Samhain Publishing, $4.50, ISBN 1-59998-529-2
Contemporary Paranormal Romance, 2008
The cover for Fireflies is too pretty for words. I wonder what Ally Blue bribed artist Anne Cain with for that cover. For something so pretty, I hope Ms Cain received at least a lap dance from her favorite J-pop boyband stars for her effort.
Joseph Vines has a secret of sorts. When he was five, he encountered a fairy. No, that’s not an euphemism for some dirty old gay pedophile wanting to touch Joey inappropriately, although that was what his mother seemed to believe when Joey told her about his secret friend. His mother is half-right though: exiled sidhe fellow Braeden Shay does want to touch Joey inappropriately, although he at least waits until Joey is of legal age. Which he is when this story takes place, thank heavens.
At 25, Joey has been haunted by the memory of his own Tinkerbelle encounter. He isn’t sure whether the encounter really took place or it was a product of his imagination. One thing is for sure though: before Braeden left him, he promised that he would come back to Joey to teach Joey how to fly. Joey still wishes to grow wings and fly so he’s still waiting for Braeden to show up in his life. So, what will Joey do when his wish comes true and Braeden reappears into his life?

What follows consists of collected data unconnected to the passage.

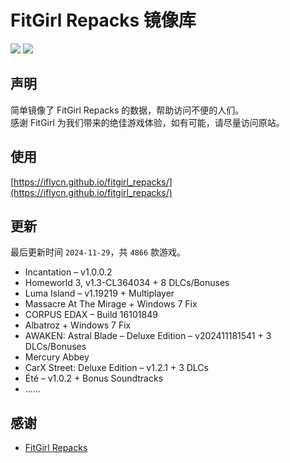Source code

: ﻿# FitGirl Repacks 镜像库
![](https://img.shields.io/badge/ci-passing-brightgreen.svg?logo=github)
![](https://img.shields.io/badge/license-MIT-brightgreen.svg)

## 声明
简单镜像了 FitGirl Repacks 的数据，帮助访问不便的人们。  
感谢 FitGirl 为我们带来的绝佳游戏体验，如有可能，请尽量访问原站。

## 使用
[https://iflycn.github.io/fitgirl_repacks/](https://iflycn.github.io/fitgirl_repacks/)

## 更新
最后更新时间 `2024-11-29`，共 `4866` 款游戏。
- Incantation – v1.0.0.2
- Homeworld 3, v1.3-CL364034 + 8 DLCs/Bonuses
- Luma Island – v1.19219 + Multiplayer
- Massacre At The Mirage + Windows 7 Fix
- CORPUS EDAX – Build 16101849
- Albatroz + Windows 7 Fix
- AWAKEN: Astral Blade – Deluxe Edition – v202411181541 + 3 DLCs/Bonuses
- Mercury Abbey
- CarX Street: Deluxe Edition – v1.2.1 + 3 DLCs
- Été – v1.0.2 + Bonus Soundtracks
- ……

## 感谢
- [FitGirl Repacks](https://fitgirl-repacks.site/)
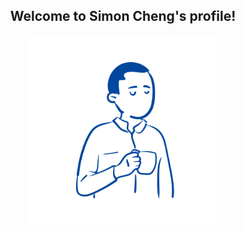 <h2 align="center">Welcome to Simon Cheng's profile!</h2>
<div style="
  width:300px; 
  display:block;
  margin-left:auto;
  margin-right:auto;">
  <img src="img/profile3.svg" alt="drawing" />
  </div>

<!--
**simoncheng987/simoncheng987** is a ✨ _special_ ✨ repository because its `README.md` (this file) appears on your GitHub profile.

Here are some ideas to get you started:

- 🔭 I’m currently working on ...
- 🌱 I’m currently learning ...
- 👯 I’m looking to collaborate on ...
- 🤔 I’m looking for help with ...
- 💬 Ask me about ...
- 📫 How to reach me: ...
- 😄 Pronouns: ...
- ⚡ Fun fact: ...
-->
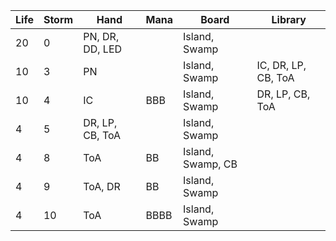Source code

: | Life | Storm | Hand           | Mana | Board                    | Library                |
|------|-------|----------------|------|--------------------------|------------------------|
| 20   | 0     | PN, DR, DD, LED|      | Island, Swamp            |                        |
| 10   | 3     | PN             |      | Island, Swamp            | IC, DR, LP, CB, ToA    |
| 10   | 4     | IC             | BBB  | Island, Swamp            | DR, LP, CB, ToA        |
| 4    | 5     | DR, LP, CB, ToA|      | Island, Swamp            |                        |
| 4    | 8     | ToA            | BB   | Island, Swamp, CB        |                        |
| 4    | 9     | ToA, DR        | BB   | Island, Swamp            |                        |
| 4    | 10    | ToA            | BBBB | Island, Swamp            |                        |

Braeden will reveal some things about Joey and his family that Joey has no clue of before whisking Joey off into an adventure where Joey finds himself playing the role of Sleeping Beauty who has finally been awakened by his Prince Charming into his role to take down his evil daddy that has been terrorizing poor butterfly-winged sidhe critters everywhere all this while.

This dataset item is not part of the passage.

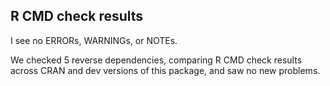 ## R CMD check results

I see no ERRORs, WARNINGs, or NOTEs. 

We checked 5 reverse dependencies, comparing R CMD check results across CRAN and dev versions of this package, and saw no new problems.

Contrary to what some nasty rumor would suggest, Fireflies is not a metaphor-heavy autobiography of a survivor of Michael Jackson’s kiddie harem. Okay, seriously, I wish Ms Blue has actually taken the time to let Joey and Braeden connect on some emotional level before getting them into bed with each other, because any sexual/romantic bond that was allegedly formed when one of the characters was a five-year old kid is not going to cut it.

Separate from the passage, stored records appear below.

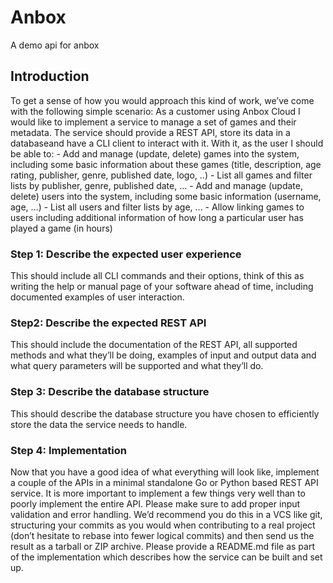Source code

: # Anbox
A demo api for anbox


## Introduction
To get a sense of how you would approach this kind of work, we’ve come with the following
simple scenario:
As a customer using Anbox Cloud I would like to implement a service to manage a set of
games and their metadata. The service should provide a REST API, store its data in a databaseand have a CLI client to interact with it.
With it, as the user I should be able to:
    - Add and manage (update, delete) games into the system, including some basic
    information about these games (title, description, age rating, publisher, genre,
    published date, logo, ..)
    - List all games and filter lists by publisher, genre, published date, ...
    - Add and manage (update, delete) users into the system, including some basic
    information (username, age, ...)
    - List all users and filter lists by age, ...
    - Allow linking games to users including additional information of how long a particular
    user has played a game (in hours)

### Step 1: Describe the expected user experience
This should include all CLI commands and their options, think of this as writing the help or
manual page of your software ahead of time, including documented examples of user
interaction.

### Step2: Describe the expected REST API
This should include the documentation of the REST API, all supported methods and what
they’ll be doing, examples of input and output data and what query parameters will be
supported and what they’ll do.

### Step 3: Describe the database structure
This should describe the database structure you have chosen to efficiently store the data the
service needs to handle.

### Step 4: Implementation
Now that you have a good idea of what everything will look like, implement a couple of the
APIs in a minimal standalone Go or Python based REST API service. It is more important to
implement a few things very well than to poorly implement the entire API. Please make sure
to add proper input validation and error handling.
We’d recommend you do this in a VCS like git, structuring your commits as you would when
contributing to a real project (don’t hesitate to rebase into fewer logical commits) and then
send us the result as a tarball or ZIP archive.
Please provide a README.md file as part of the implementation which describes how the
service can be built and set up.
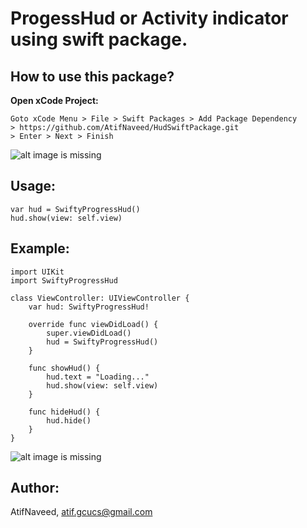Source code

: # ProgessHud or Activity indicator using swift package.

## How to use this package?
**Open xCode Project:**

    Goto xCode Menu > File > Swift Packages > Add Package Dependency 
    > https://github.com/AtifNaveed/HudSwiftPackage.git 
    > Enter > Next > Finish

![alt image is missing](https://res.cloudinary.com/atifcloud/image/upload/c_scale,h_285/v1569500900/2_ocwgue.png)


## Usage:
    var hud = SwiftyProgressHud()
    hud.show(view: self.view)

## Example:

    import UIKit
    import SwiftyProgressHud

    class ViewController: UIViewController {
        var hud: SwiftyProgressHud!
    
        override func viewDidLoad() {
            super.viewDidLoad()
            hud = SwiftyProgressHud()
        }
    
        func showHud() {
            hud.text = "Loading..."
            hud.show(view: self.view)
        }
    
        func hideHud() {
            hud.hide()
        }
    }

![alt image is missing](https://res.cloudinary.com/atifcloud/image/upload/c_scale,h_656/v1569500898/1_ddtx3s.png)


## Author:

AtifNaveed, atif.gcucs@gmail.com



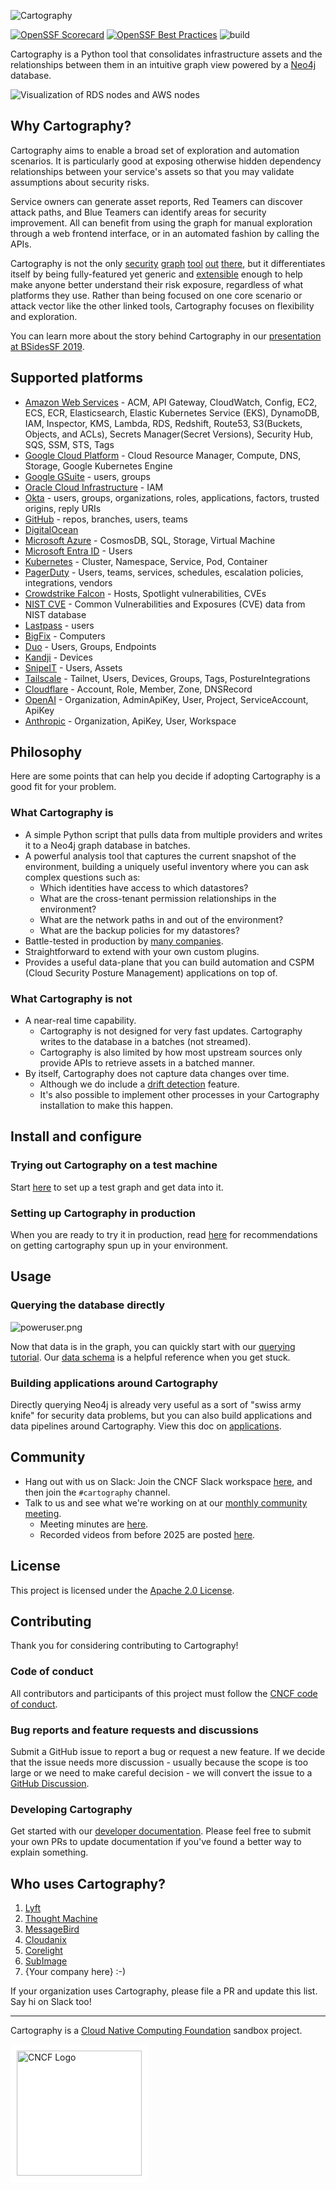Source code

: ![Cartography](docs/root/images/logo-horizontal.png)

[![OpenSSF Scorecard](https://api.scorecard.dev/projects/github.com/cartography-cncf/cartography/badge)](https://scorecard.dev/viewer/?uri=github.com/cartography-cncf/cartography)
[![OpenSSF Best Practices](https://www.bestpractices.dev/projects/9637/badge)](https://www.bestpractices.dev/projects/9637)
![build](https://github.com/cartography-cncf/cartography/actions/workflows/publish-to-ghcr-and-pypi.yml/badge.svg)



Cartography is a Python tool that consolidates infrastructure assets and the relationships between them in an intuitive graph view powered by a [Neo4j](https://www.neo4j.com) database.

![Visualization of RDS nodes and AWS nodes](docs/root/images/accountsandrds.png)

## Why Cartography?
Cartography aims to enable a broad set of exploration and automation scenarios. It is particularly good at exposing otherwise hidden dependency relationships between your service's assets so that you may validate assumptions about security risks.

Service owners can generate asset reports, Red Teamers can discover attack paths, and Blue Teamers can identify areas for security improvement. All can benefit from using the graph for manual exploration through a web frontend interface, or in an automated fashion by calling the APIs.

Cartography is not the only [security](https://github.com/dowjones/hammer) [graph](https://github.com/BloodHoundAD/BloodHound) [tool](https://github.com/Netflix/security_monkey) [out](https://github.com/vysecurity/ANGRYPUPPY) [there](https://github.com/duo-labs/cloudmapper), but it differentiates itself by being fully-featured yet generic and [extensible](https://cartography-cncf.github.io/cartography/dev/writing-analysis-jobs.html) enough to help make anyone better understand their risk exposure, regardless of what platforms they use. Rather than being focused on one core scenario or attack vector like the other linked tools, Cartography focuses on flexibility and exploration.

You can learn more about the story behind Cartography in our [presentation at BSidesSF 2019](https://www.youtube.com/watch?v=ZukUmZSKSek).


## Supported platforms
- [Amazon Web Services](https://cartography-cncf.github.io/cartography/modules/aws/index.html) - ACM, API Gateway, CloudWatch, Config, EC2, ECS, ECR, Elasticsearch, Elastic Kubernetes Service (EKS), DynamoDB, IAM, Inspector, KMS, Lambda, RDS, Redshift, Route53, S3(Buckets, Objects, and ACLs), Secrets Manager(Secret Versions), Security Hub, SQS, SSM, STS, Tags
- [Google Cloud Platform](https://cartography-cncf.github.io/cartography/modules/gcp/index.html) - Cloud Resource Manager, Compute, DNS, Storage, Google Kubernetes Engine
- [Google GSuite](https://cartography-cncf.github.io/cartography/modules/gsuite/index.html) - users, groups
- [Oracle Cloud Infrastructure](https://cartography-cncf.github.io/cartography/modules/oci/index.html) - IAM
- [Okta](https://cartography-cncf.github.io/cartography/modules/okta/index.html) - users, groups, organizations, roles, applications, factors, trusted origins, reply URIs
- [GitHub](https://cartography-cncf.github.io/cartography/modules/github/index.html) - repos, branches, users, teams
- [DigitalOcean](https://cartography-cncf.github.io/cartography/modules/digitalocean/index.html)
- [Microsoft Azure](https://cartography-cncf.github.io/cartography/modules/azure/index.html) -  CosmosDB, SQL, Storage, Virtual Machine
- [Microsoft Entra ID](https://cartography-cncf.github.io/cartography/modules/entra/index.html) -  Users
- [Kubernetes](https://cartography-cncf.github.io/cartography/modules/kubernetes/index.html) - Cluster, Namespace, Service, Pod, Container
- [PagerDuty](https://cartography-cncf.github.io/cartography/modules/pagerduty/index.html) - Users, teams, services, schedules, escalation policies, integrations, vendors
- [Crowdstrike Falcon](https://cartography-cncf.github.io/cartography/modules/crowdstrike/index.html) - Hosts, Spotlight vulnerabilities, CVEs
- [NIST CVE](https://cartography-cncf.github.io/cartography/modules/cve/index.html) - Common Vulnerabilities and Exposures (CVE) data from NIST database
- [Lastpass](https://cartography-cncf.github.io/cartography/modules/lastpass/index.html) - users
- [BigFix](https://cartography-cncf.github.io/cartography/modules/bigfix/index.html) - Computers
- [Duo](https://cartography-cncf.github.io/cartography/modules/duo/index.html) - Users, Groups, Endpoints
- [Kandji](https://cartography-cncf.github.io/cartography/modules/kandji/index.html) - Devices
- [SnipeIT](https://cartography-cncf.github.io/cartography/modules/snipeit/index.html) - Users, Assets
- [Tailscale](https://cartography-cncf.github.io/cartography/modules/tailscale/index.html) - Tailnet, Users, Devices, Groups, Tags, PostureIntegrations
- [Cloudflare](https://cartography-cncf.github.io/cartography/modules/cloudflare/index.html) - Account, Role, Member, Zone, DNSRecord
- [OpenAI](https://cartography-cncf.github.io/cartography/modules/openai/index.html) - Organization, AdminApiKey, User, Project, ServiceAccount, ApiKey
- [Anthropic](https://cartography-cncf.github.io/cartography/modules/anthropic/index.html) - Organization, ApiKey, User, Workspace


## Philosophy
Here are some points that can help you decide if adopting Cartography is a good fit for your problem.

### What Cartography is
- A simple Python script that pulls data from multiple providers and writes it to a Neo4j graph database in batches.
- A powerful analysis tool that captures the current snapshot of the environment, building a uniquely useful inventory where you can ask complex questions such as:
  - Which identities have access to which datastores?
  - What are the cross-tenant permission relationships in the environment?
  - What are the network paths in and out of the environment?
  - What are the backup policies for my datastores?
- Battle-tested in production by [many companies](#who-uses-cartography).
- Straightforward to extend with your own custom plugins.
- Provides a useful data-plane that you can build automation and CSPM (Cloud Security Posture Management) applications on top of.

### What Cartography is not
- A near-real time capability.
  - Cartography is not designed for very fast updates. Cartography writes to the database in a batches (not streamed).
  - Cartography is also limited by how most upstream sources only provide APIs to retrieve assets in a batched manner.
- By itself, Cartography does not capture data changes over time.
  - Although we do include a [drift detection](https://cartography-cncf.github.io/cartography/usage/drift-detect.html) feature.
  - It's also possible to implement other processes in your Cartography installation to make this happen.


## Install and configure

### Trying out Cartography on a test machine
Start [here](https://cartography-cncf.github.io/cartography/install.html) to set up a test graph and get data into it.

### Setting up Cartography in production
When you are ready to try it in production, read [here](https://cartography-cncf.github.io/cartography/ops.html) for recommendations on getting cartography spun up in your environment.

## Usage

### Querying the database directly

![poweruser.png](docs/root/images/poweruser.png)

Now that data is in the graph, you can quickly start with our [querying tutorial](https://cartography-cncf.github.io/cartography/usage/tutorial.html). Our [data schema](https://cartography-cncf.github.io/cartography/usage/schema.html) is a helpful reference when you get stuck.

### Building applications around Cartography
Directly querying Neo4j is already very useful as a sort of "swiss army knife" for security data problems, but you can also build applications and data pipelines around Cartography. View this doc on [applications](https://cartography-cncf.github.io/cartography/usage/applications.html).


## Community

- Hang out with us on Slack: Join the CNCF Slack workspace [here](https://communityinviter.com/apps/cloud-native/cncf), and then join the `#cartography` channel.
- Talk to us and see what we're working on at our [monthly community meeting](https://zoom-lfx.platform.linuxfoundation.org/meetings/cartography?view=week).
  - Meeting minutes are [here](https://docs.google.com/document/d/1VyRKmB0dpX185I15BmNJZpfAJ_Ooobwz0U1WIhjDxvw).
  - Recorded videos from before 2025 are posted [here](https://www.youtube.com/playlist?list=PLMga2YJvAGzidUWJB_fnG7EHI4wsDDsE1).

## License

This project is licensed under the [Apache 2.0 License](LICENSE).

## Contributing
Thank you for considering contributing to Cartography!

### Code of conduct
All contributors and participants of this project must follow the  [CNCF code of conduct](https://github.com/cncf/foundation/blob/main/code-of-conduct.md).

### Bug reports and feature requests and discussions
Submit a GitHub issue to report a bug or request a new feature. If we decide that the issue needs more discussion - usually because the scope is too large or we need to make careful decision - we will convert the issue to a [GitHub Discussion](https://github.com/cartography-cncf/cartography/discussions).

### Developing Cartography

Get started with our [developer documentation](https://cartography-cncf.github.io/cartography/dev/developer-guide.html). Please feel free to submit your own PRs to update documentation if you've found a better way to explain something.

## Who uses Cartography?

1. [Lyft](https://www.lyft.com)
1. [Thought Machine](https://thoughtmachine.net/)
1. [MessageBird](https://messagebird.com)
1. [Cloudanix](https://www.cloudanix.com/)
1. [Corelight](https://www.corelight.com/)
1. [SubImage](https://subimage.io)
1. {Your company here} :-)

If your organization uses Cartography, please file a PR and update this list. Say hi on Slack too!

---

Cartography is a [Cloud Native Computing Foundation](https://www.cncf.io/) sandbox project.<br>
<div style="background-color: white; display: inline-block; padding: 10px;">
  <img src="docs/root/images/cncf-color.png" alt="CNCF Logo" width="200">
</div>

The story doesn’t have much room for characterization and plot development. I don’t know why the author doesn’t let the story be longer in order to make her characters come off more fleshed-out. As it is, Joey turns into some crybaby pansy when he reunites with Braeden, constantly feeling insecure about his abilities when he’s not crying that I am tempted to get politically incorrect and call him a sissy because my goodness, he is.
One thing good about Fireflies is the backdrop. From the exotic botany Joey works in to the magical world of the sidhe, there is plenty of atmosphere here to give the setting a most vivid feel. It is therefore unfortunate that the characters soon settle into being such familiar stereotypes and the story rushes to its closure without the author having the opportunity to fully develop the storyline and the characters into something more memorable. The idea of a gay take on Peter Pan is more than fine, but the execution is too rushed and leaves too much to be desired.